Page-level text extractions
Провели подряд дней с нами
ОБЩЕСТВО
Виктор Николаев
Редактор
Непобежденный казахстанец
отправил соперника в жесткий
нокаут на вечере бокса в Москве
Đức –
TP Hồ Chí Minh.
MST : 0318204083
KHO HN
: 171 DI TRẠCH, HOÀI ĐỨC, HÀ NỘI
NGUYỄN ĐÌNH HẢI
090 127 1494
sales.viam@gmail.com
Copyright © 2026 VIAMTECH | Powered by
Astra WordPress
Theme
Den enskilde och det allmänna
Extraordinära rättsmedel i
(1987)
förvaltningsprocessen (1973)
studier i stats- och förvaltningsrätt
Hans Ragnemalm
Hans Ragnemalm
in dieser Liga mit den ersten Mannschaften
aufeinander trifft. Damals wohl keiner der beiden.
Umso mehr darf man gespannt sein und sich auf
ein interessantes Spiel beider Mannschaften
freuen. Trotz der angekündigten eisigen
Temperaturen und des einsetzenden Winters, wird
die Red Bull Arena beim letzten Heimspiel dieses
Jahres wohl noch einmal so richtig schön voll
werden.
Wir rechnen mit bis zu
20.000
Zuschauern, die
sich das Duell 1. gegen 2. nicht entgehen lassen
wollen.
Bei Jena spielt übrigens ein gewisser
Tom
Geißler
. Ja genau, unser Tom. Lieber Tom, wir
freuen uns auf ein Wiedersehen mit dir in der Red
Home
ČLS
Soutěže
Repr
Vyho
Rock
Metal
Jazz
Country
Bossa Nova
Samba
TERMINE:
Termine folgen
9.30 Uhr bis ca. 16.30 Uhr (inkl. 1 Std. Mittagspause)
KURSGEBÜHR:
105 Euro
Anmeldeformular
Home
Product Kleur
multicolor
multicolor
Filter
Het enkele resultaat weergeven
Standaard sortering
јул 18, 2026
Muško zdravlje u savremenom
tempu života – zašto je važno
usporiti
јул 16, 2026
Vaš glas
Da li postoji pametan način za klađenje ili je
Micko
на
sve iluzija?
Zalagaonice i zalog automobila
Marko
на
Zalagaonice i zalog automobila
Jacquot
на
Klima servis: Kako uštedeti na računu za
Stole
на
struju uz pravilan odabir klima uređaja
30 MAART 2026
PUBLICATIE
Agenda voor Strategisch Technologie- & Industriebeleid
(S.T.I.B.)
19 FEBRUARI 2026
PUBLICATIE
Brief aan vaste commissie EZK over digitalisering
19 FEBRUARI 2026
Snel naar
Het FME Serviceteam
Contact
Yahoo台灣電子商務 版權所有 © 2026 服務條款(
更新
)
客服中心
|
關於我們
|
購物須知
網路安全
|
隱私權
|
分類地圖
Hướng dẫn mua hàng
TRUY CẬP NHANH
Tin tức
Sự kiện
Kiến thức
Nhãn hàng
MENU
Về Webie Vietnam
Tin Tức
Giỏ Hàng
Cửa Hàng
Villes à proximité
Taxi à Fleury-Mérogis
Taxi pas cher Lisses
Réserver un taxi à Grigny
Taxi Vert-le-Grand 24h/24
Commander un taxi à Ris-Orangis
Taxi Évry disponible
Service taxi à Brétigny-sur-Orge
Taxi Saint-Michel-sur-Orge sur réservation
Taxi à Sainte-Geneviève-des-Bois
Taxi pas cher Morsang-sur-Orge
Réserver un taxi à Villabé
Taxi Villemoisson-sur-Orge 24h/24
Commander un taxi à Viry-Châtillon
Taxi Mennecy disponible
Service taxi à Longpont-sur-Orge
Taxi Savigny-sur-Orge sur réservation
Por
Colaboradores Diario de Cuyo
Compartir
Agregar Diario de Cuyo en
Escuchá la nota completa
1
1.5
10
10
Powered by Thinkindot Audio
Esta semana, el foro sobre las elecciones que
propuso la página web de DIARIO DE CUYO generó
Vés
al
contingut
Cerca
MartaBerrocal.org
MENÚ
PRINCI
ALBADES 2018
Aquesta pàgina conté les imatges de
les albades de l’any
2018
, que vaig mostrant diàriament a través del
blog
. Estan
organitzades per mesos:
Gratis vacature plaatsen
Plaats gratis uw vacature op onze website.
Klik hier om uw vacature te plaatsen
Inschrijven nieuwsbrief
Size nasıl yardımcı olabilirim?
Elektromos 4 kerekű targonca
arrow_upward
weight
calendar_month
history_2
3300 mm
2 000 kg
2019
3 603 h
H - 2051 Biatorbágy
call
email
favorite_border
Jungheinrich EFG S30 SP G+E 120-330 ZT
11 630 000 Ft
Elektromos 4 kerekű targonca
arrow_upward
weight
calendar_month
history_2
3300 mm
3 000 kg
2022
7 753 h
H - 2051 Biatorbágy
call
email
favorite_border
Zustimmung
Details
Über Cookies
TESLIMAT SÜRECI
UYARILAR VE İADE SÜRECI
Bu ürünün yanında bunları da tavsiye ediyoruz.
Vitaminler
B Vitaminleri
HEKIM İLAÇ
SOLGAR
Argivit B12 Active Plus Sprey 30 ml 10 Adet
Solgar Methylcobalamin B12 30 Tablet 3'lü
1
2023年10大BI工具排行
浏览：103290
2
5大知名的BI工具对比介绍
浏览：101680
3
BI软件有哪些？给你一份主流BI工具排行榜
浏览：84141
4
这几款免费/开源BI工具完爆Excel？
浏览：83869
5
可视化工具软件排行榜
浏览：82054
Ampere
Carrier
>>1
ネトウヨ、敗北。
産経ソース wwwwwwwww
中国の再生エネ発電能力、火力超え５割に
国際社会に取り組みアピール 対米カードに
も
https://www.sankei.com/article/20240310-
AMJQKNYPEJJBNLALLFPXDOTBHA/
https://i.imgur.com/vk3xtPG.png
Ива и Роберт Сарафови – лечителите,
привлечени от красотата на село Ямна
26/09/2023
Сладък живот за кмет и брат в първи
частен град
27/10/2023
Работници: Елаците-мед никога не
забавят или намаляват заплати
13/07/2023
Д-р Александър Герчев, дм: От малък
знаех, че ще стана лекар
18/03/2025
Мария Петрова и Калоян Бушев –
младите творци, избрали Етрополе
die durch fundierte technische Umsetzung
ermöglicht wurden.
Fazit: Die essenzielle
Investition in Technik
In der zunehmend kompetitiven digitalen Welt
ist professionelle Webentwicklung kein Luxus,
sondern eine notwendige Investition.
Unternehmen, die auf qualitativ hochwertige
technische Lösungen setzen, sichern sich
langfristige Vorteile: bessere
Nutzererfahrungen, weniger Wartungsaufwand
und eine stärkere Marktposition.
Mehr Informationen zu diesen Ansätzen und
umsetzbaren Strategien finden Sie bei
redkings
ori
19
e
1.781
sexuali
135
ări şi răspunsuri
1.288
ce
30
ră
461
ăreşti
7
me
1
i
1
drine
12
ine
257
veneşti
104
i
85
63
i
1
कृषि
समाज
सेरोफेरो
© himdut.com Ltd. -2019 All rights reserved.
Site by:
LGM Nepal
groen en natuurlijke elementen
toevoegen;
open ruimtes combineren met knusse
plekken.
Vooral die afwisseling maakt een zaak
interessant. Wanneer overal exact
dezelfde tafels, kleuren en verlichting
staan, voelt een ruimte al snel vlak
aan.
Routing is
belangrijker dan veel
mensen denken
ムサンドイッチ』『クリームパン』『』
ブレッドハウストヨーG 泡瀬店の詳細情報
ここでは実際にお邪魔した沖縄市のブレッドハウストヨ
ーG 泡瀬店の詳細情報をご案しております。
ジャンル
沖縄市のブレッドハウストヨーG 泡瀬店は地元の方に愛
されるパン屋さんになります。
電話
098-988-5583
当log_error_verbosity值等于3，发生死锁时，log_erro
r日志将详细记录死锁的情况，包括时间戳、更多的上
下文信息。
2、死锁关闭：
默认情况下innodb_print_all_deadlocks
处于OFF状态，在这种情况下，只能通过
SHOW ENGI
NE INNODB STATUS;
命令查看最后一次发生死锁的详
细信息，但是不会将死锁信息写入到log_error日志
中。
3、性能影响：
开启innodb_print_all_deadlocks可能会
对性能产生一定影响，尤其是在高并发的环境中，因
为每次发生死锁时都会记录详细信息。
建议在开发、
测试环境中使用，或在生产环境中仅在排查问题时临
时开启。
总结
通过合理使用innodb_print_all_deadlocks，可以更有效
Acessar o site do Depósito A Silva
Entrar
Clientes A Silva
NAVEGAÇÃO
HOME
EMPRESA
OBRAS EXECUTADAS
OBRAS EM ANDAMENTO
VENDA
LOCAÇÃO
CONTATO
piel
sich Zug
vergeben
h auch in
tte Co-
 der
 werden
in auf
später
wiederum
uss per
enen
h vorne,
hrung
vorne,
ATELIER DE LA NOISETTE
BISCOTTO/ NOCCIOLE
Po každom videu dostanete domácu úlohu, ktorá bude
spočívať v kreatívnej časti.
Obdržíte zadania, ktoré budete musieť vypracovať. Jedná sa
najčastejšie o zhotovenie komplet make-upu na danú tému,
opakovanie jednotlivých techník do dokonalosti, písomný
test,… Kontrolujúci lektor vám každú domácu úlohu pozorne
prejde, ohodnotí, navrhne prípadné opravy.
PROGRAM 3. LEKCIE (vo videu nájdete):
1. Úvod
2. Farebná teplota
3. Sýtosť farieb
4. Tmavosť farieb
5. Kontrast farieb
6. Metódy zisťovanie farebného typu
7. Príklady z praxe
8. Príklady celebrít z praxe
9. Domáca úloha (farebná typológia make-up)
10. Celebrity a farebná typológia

#### [Work instruction]
Whenever a line above includes "sich", copy it in full.

#### [Answer]
Umso mehr darf man gespannt sein und sich auf
sich das Duell 1. gegen 2. nicht entgehen lassen
technische Lösungen setzen, sichern sich
sich Zug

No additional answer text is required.